▶ **What this task involves**: Every record below should be printed again exactly, with its pictures removed.

------------------------------------------------------------

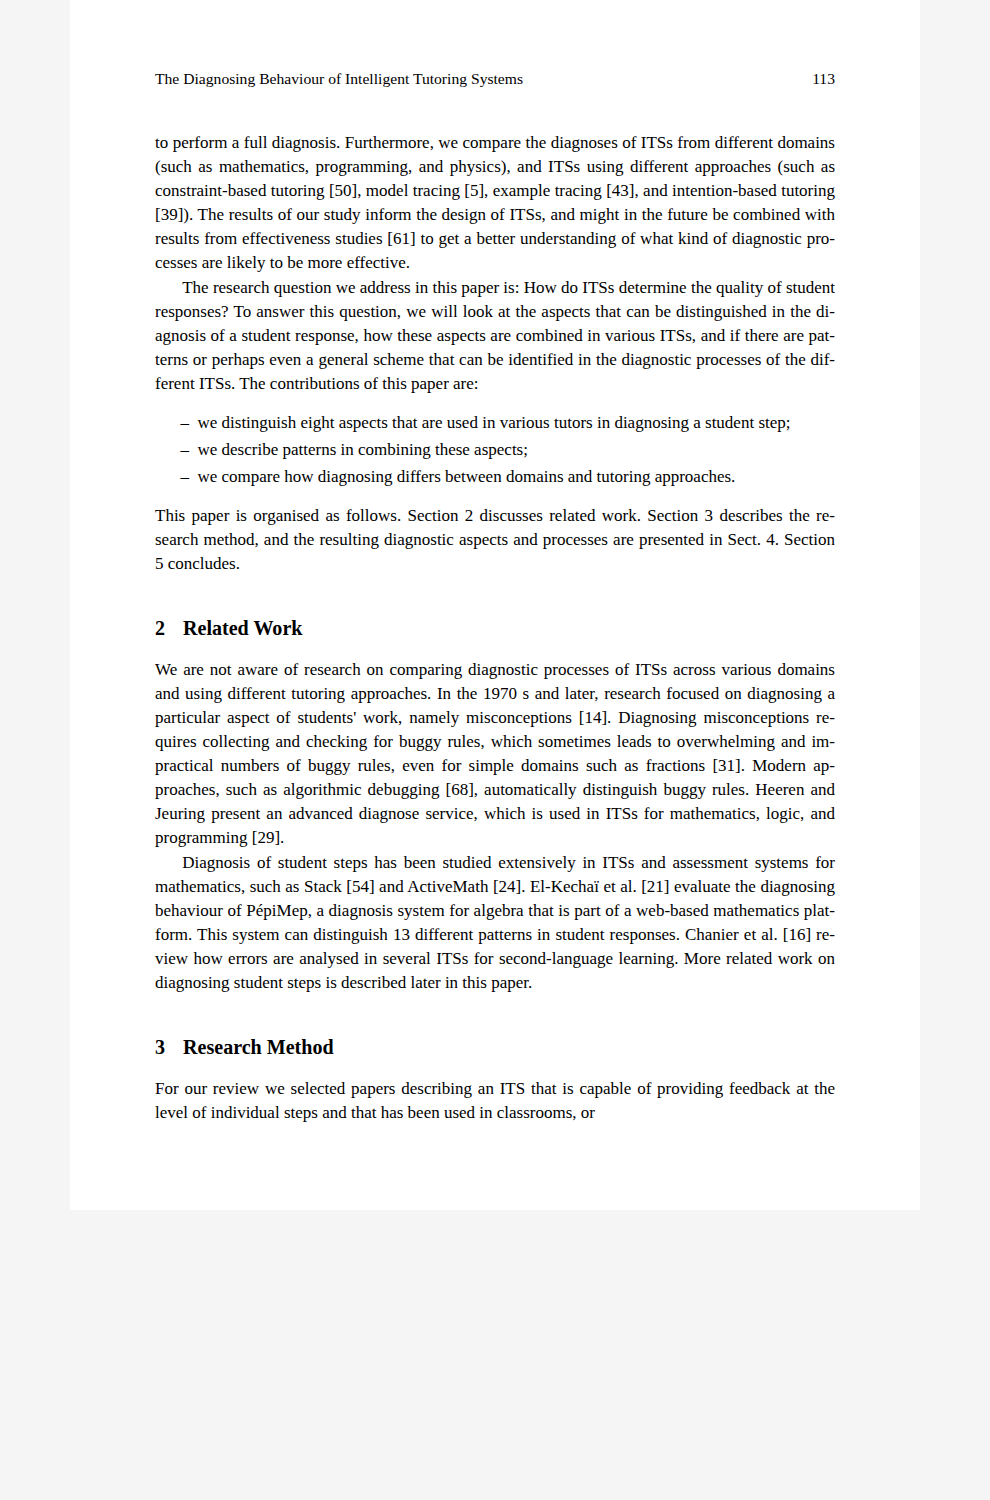The Diagnosing Behaviour of Intelligent Tutoring Systems 113
to perform a full diagnosis. Furthermore, we compare the diagnoses of ITSs from different domains (such as mathematics, programming, and physics), and ITSs using different approaches (such as constraint-based tutoring [50], model tracing [5], example tracing [43], and intention-based tutoring [39]). The results of our study inform the design of ITSs, and might in the future be combined with results from effectiveness studies [61] to get a better understanding of what kind of diagnostic processes are likely to be more effective.
The research question we address in this paper is: How do ITSs determine the quality of student responses? To answer this question, we will look at the aspects that can be distinguished in the diagnosis of a student response, how these aspects are combined in various ITSs, and if there are patterns or perhaps even a general scheme that can be identified in the diagnostic processes of the different ITSs. The contributions of this paper are:
we distinguish eight aspects that are used in various tutors in diagnosing a student step;
we describe patterns in combining these aspects;
we compare how diagnosing differs between domains and tutoring approaches.
This paper is organised as follows. Section 2 discusses related work. Section 3 describes the research method, and the resulting diagnostic aspects and processes are presented in Sect. 4. Section 5 concludes.
2 Related Work
We are not aware of research on comparing diagnostic processes of ITSs across various domains and using different tutoring approaches. In the 1970 s and later, research focused on diagnosing a particular aspect of students' work, namely misconceptions [14]. Diagnosing misconceptions requires collecting and checking for buggy rules, which sometimes leads to overwhelming and impractical numbers of buggy rules, even for simple domains such as fractions [31]. Modern approaches, such as algorithmic debugging [68], automatically distinguish buggy rules. Heeren and Jeuring present an advanced diagnose service, which is used in ITSs for mathematics, logic, and programming [29].
Diagnosis of student steps has been studied extensively in ITSs and assessment systems for mathematics, such as Stack [54] and ActiveMath [24]. El-Kechaï et al. [21] evaluate the diagnosing behaviour of PépiMep, a diagnosis system for algebra that is part of a web-based mathematics platform. This system can distinguish 13 different patterns in student responses. Chanier et al. [16] review how errors are analysed in several ITSs for second-language learning. More related work on diagnosing student steps is described later in this paper.
3 Research Method
For our review we selected papers describing an ITS that is capable of providing feedback at the level of individual steps and that has been used in classrooms, or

------------------------------------------------------------

▶ **Result of the task**:
The Diagnosing Behaviour of Intelligent Tutoring Systems 113
to perform a full diagnosis. Furthermore, we compare the diagnoses of ITSs from different domains (such as mathematics, programming, and physics), and ITSs using different approaches (such as constraint-based tutoring [50], model tracing [5], example tracing [43], and intention-based tutoring [39]). The results of our study inform the design of ITSs, and might in the future be combined with results from effectiveness studies [61] to get a better understanding of what kind of diagnostic processes are likely to be more effective.
The research question we address in this paper is: How do ITSs determine the quality of student responses? To answer this question, we will look at the aspects that can be distinguished in the diagnosis of a student response, how these aspects are combined in various ITSs, and if there are patterns or perhaps even a general scheme that can be identified in the diagnostic processes of the different ITSs. The contributions of this paper are:
we distinguish eight aspects that are used in various tutors in diagnosing a student step;
we describe patterns in combining these aspects;
we compare how diagnosing differs between domains and tutoring approaches.
This paper is organised as follows. Section 2 discusses related work. Section 3 describes the research method, and the resulting diagnostic aspects and processes are presented in Sect. 4. Section 5 concludes.
2 Related Work
We are not aware of research on comparing diagnostic processes of ITSs across various domains and using different tutoring approaches. In the 1970 s and later, research focused on diagnosing a particular aspect of students' work, namely misconceptions [14]. Diagnosing misconceptions requires collecting and checking for buggy rules, which sometimes leads to overwhelming and impractical numbers of buggy rules, even for simple domains such as fractions [31]. Modern approaches, such as algorithmic debugging [68], automatically distinguish buggy rules. Heeren and Jeuring present an advanced diagnose service, which is used in ITSs for mathematics, logic, and programming [29].
Diagnosis of student steps has been studied extensively in ITSs and assessment systems for mathematics, such as Stack [54] and ActiveMath [24]. El-Kechaï et al. [21] evaluate the diagnosing behaviour of PépiMep, a diagnosis system for algebra that is part of a web-based mathematics platform. This system can distinguish 13 different patterns in student responses. Chanier et al. [16] review how errors are analysed in several ITSs for second-language learning. More related work on diagnosing student steps is described later in this paper.
3 Research Method
For our review we selected papers describing an ITS that is capable of providing feedback at the level of individual steps and that has been used in classrooms, or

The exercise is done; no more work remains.